DIRECTIONS:
Restate each entry shown beneath this instruction, keeping its wording intact.

DATA SUPPLIED START

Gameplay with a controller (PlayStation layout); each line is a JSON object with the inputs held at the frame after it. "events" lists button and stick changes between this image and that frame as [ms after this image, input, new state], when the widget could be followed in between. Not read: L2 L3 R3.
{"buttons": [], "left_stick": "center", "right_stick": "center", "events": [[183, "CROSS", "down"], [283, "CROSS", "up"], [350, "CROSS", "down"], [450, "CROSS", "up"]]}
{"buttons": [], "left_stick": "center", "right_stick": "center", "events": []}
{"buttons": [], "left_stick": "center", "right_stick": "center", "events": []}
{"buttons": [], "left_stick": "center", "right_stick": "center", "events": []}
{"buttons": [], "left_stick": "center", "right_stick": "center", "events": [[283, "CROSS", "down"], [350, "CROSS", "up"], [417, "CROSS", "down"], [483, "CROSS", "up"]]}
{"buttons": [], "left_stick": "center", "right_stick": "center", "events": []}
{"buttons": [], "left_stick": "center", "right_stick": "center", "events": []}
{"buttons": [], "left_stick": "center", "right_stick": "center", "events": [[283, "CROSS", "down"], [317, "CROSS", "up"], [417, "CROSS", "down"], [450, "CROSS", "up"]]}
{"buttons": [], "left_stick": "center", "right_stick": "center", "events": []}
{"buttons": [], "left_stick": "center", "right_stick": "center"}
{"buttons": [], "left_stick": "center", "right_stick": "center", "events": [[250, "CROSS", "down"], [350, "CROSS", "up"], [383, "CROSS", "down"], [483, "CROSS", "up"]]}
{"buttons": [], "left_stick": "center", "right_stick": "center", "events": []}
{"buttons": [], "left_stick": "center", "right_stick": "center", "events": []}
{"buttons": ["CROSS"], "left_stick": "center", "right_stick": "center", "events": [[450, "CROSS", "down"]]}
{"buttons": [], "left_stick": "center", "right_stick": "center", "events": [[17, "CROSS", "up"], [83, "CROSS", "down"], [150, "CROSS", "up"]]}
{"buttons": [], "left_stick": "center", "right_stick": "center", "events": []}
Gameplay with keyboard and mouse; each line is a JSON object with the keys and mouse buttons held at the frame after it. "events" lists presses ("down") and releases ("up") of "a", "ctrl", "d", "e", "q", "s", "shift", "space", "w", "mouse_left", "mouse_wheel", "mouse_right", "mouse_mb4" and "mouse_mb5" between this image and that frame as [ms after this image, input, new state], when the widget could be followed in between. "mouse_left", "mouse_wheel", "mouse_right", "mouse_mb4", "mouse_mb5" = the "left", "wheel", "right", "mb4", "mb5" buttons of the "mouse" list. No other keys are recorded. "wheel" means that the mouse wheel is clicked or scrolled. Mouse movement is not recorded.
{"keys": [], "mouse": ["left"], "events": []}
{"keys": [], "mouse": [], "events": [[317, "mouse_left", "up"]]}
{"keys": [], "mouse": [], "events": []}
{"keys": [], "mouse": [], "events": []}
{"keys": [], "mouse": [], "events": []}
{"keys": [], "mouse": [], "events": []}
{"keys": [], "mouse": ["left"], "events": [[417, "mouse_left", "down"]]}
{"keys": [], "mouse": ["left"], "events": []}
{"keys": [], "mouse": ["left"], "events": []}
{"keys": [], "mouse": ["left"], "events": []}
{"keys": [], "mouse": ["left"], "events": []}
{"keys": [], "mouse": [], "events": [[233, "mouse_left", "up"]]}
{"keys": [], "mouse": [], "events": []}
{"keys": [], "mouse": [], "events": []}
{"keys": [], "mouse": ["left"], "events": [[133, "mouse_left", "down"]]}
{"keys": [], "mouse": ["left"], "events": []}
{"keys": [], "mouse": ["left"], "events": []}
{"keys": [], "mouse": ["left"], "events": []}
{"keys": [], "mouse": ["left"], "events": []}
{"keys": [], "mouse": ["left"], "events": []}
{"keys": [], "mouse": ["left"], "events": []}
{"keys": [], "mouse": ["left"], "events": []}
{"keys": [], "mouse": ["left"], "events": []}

DATA SUPPLIED END

RESPONSE TO THE EXERCISE:
Gameplay with a controller (PlayStation layout); each line is a JSON object with the inputs held at the frame after it. "events" lists button and stick changes between this image and that frame as [ms after this image, input, new state], when the widget could be followed in between. Not read: L2 L3 R3.
{"buttons": [], "left_stick": "center", "right_stick": "center", "events": [[183, "CROSS", "down"], [283, "CROSS", "up"], [350, "CROSS", "down"], [450, "CROSS", "up"]]}
{"buttons": [], "left_stick": "center", "right_stick": "center", "events": []}
{"buttons": [], "left_stick": "center", "right_stick": "center", "events": []}
{"buttons": [], "left_stick": "center", "right_stick": "center", "events": []}
{"buttons": [], "left_stick": "center", "right_stick": "center", "events": [[283, "CROSS", "down"], [350, "CROSS", "up"], [417, "CROSS", "down"], [483, "CROSS", "up"]]}
{"buttons": [], "left_stick": "center", "right_stick": "center", "events": []}
{"buttons": [], "left_stick": "center", "right_stick": "center", "events": []}
{"buttons": [], "left_stick": "center", "right_stick": "center", "events": [[283, "CROSS", "down"], [317, "CROSS", "up"], [417, "CROSS", "down"], [450, "CROSS", "up"]]}
{"buttons": [], "left_stick": "center", "right_stick": "center", "events": []}
{"buttons": [], "left_stick": "center", "right_stick": "center"}
{"buttons": [], "left_stick": "center", "right_stick": "center", "events": [[250, "CROSS", "down"], [350, "CROSS", "up"], [383, "CROSS", "down"], [483, "CROSS", "up"]]}
{"buttons": [], "left_stick": "center", "right_stick": "center", "events": []}
{"buttons": [], "left_stick": "center", "right_stick": "center", "events": []}
{"buttons": ["CROSS"], "left_stick": "center", "right_stick": "center", "events": [[450, "CROSS", "down"]]}
{"buttons": [], "left_stick": "center", "right_stick": "center", "events": [[17, "CROSS", "up"], [83, "CROSS", "down"], [150, "CROSS", "up"]]}
{"buttons": [], "left_stick": "center", "right_stick": "center", "events": []}
Gameplay with keyboard and mouse; each line is a JSON object with the keys and mouse buttons held at the frame after it. "events" lists presses ("down") and releases ("up") of "a", "ctrl", "d", "e", "q", "s", "shift", "space", "w", "mouse_left", "mouse_wheel", "mouse_right", "mouse_mb4" and "mouse_mb5" between this image and that frame as [ms after this image, input, new state], when the widget could be followed in between. "mouse_left", "mouse_wheel", "mouse_right", "mouse_mb4", "mouse_mb5" = the "left", "wheel", "right", "mb4", "mb5" buttons of the "mouse" list. No other keys are recorded. "wheel" means that the mouse wheel is clicked or scrolled. Mouse movement is not recorded.
{"keys": [], "mouse": ["left"], "events": []}
{"keys": [], "mouse": [], "events": [[317, "mouse_left", "up"]]}
{"keys": [], "mouse": [], "events": []}
{"keys": [], "mouse": [], "events": []}
{"keys": [], "mouse": [], "events": []}
{"keys": [], "mouse": [], "events": []}
{"keys": [], "mouse": ["left"], "events": [[417, "mouse_left", "down"]]}
{"keys": [], "mouse": ["left"], "events": []}
{"keys": [], "mouse": ["left"], "events": []}
{"keys": [], "mouse": ["left"], "events": []}
{"keys": [], "mouse": ["left"], "events": []}
{"keys": [], "mouse": [], "events": [[233, "mouse_left", "up"]]}
{"keys": [], "mouse": [], "events": []}
{"keys": [], "mouse": [], "events": []}
{"keys": [], "mouse": ["left"], "events": [[133, "mouse_left", "down"]]}
{"keys": [], "mouse": ["left"], "events": []}
{"keys": [], "mouse": ["left"], "events": []}
{"keys": [], "mouse": ["left"], "events": []}
{"keys": [], "mouse": ["left"], "events": []}
{"keys": [], "mouse": ["left"], "events": []}
{"keys": [], "mouse": ["left"], "events": []}
{"keys": [], "mouse": ["left"], "events": []}
{"keys": [], "mouse": ["left"], "events": []}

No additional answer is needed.